“The findings were somewhat unintuitive, because passively using the hint appeared to enhance performance during the study phase of the experiment but had a deleterious effect on long-term learning,” Kornell said.
What are the implications for human learning?
“Many people incorrectly assume the better you do as you’re studying, the more you’re learning,” said Kornell, who works in the laboratory of Robert A. Bjork, professor and chair of psychology at UCLA. “If students don’t test themselves when they read a chapter, they can easily think they know the material when they don’t. When you test yourself as you study, you may feel like you’re making it harder on yourself, but on the test, you will do much better.
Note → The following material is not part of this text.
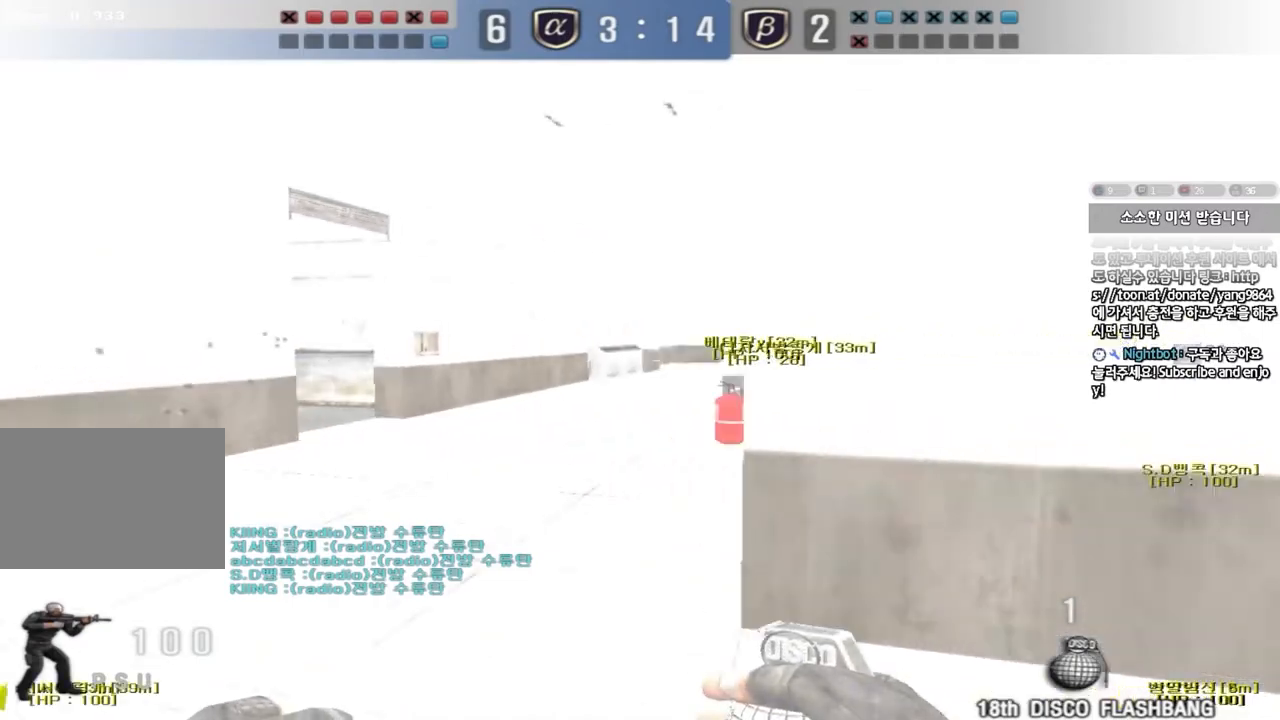
{"keys": ["a", "w"], "events": []}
Robert Bjork calls this ‘desirable difficulty.’ If you want to learn something well, when you’re reading, stop and think about what you’ve read, and test yourself; you learn by testing yourself. If you make it more difficult for yourself while you study, you feel like you’re doing worse, but you’re learning more.
“Active learning is important in humans and — this study demonstrates — in monkeys as well,” he added.
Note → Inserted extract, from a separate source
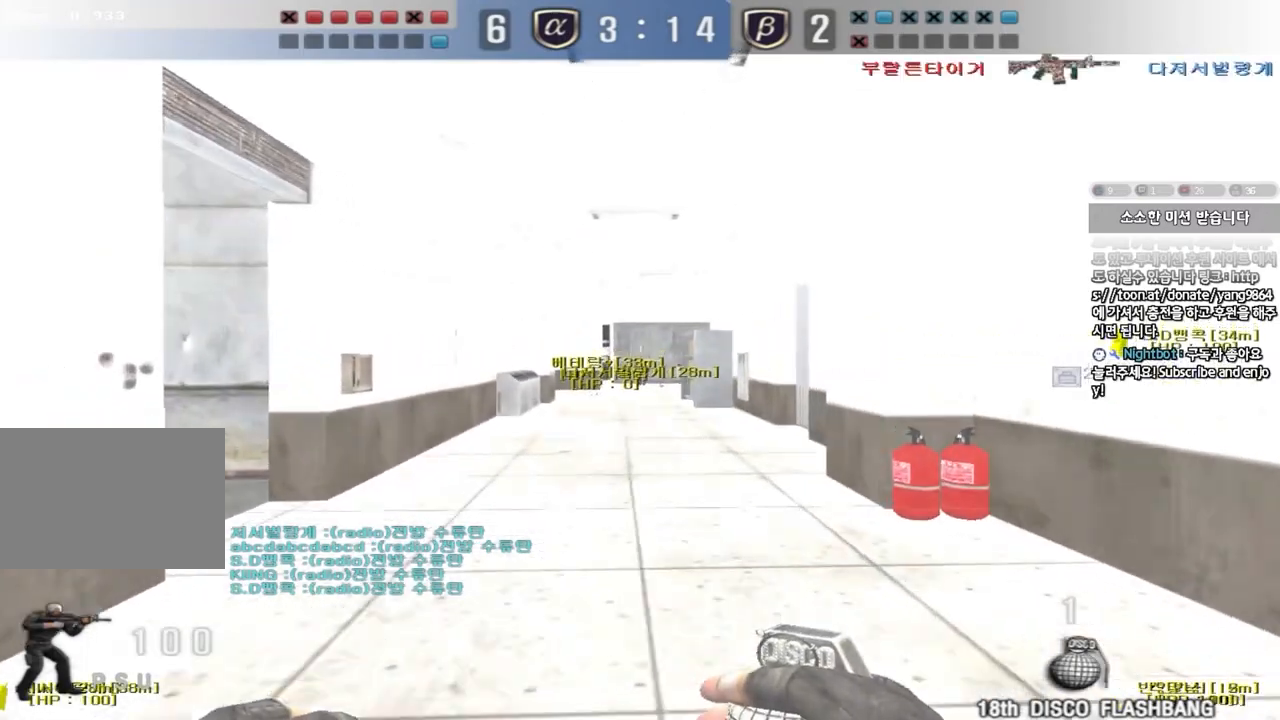
{"keys": ["w"], "events": [[417, "a", "up"]]}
Less effective passive learning includes listening to a presentation and reading without testing yourself or summarizing what you have learned.
“When you summarize the material in your own words, that’s much more active,” Kornell said. “You can’t do that if you don’t understand it.”
Cramming right before a test does not work as well as spacing studying out over a longer period of time, Kornell added, citing other research on learning and memory.
Kornell’s research, supported by the National Institute of Mental Health, was conducted with Herbert Terrace, a professor of psychology at Columbia. The two monkeys, Macduff and Oberon, are housed at the New York State Psychiatric Institute, where Terrace has a joint appointment. Neither animal was harmed in the study, and they were fed daily regardless of how they performed in the trials.
“Many people,” Kornell noted, “have had the experience of listening to a computer instructor open a menu and go through a series of steps. Then you try to do it, and you don’t even know which menu or what the first step is. If you are passively following along, you won’t remember it as well as if you’re forced to do it yourself. Active learning is much harder, but if you can do it successfully, you will remember it much better in the long run.
“If you’re learning to serve a tennis ball, you won’t get much out of an instructor taking your arm and practicing the swing over and over,” he said. “That’s not going to help you nearly as much as if you serve the ball yourself.”
The situation is the same for monkeys, according to Kornell.
“The way the monkeys learn to remember the correct answers is through active learning, like humans,” he said. “They have to generate the answers themselves from memory. Generating the correct sequence from memory resulted in more long-term learning than the more passive training with hints.”
Kornell noted that more than a century ago, author William James remarked on the importance of being actively involved in learning. Since then, science has proven him correct. Kornell also noted that his research confirms the teachings of another monkey: Curious George.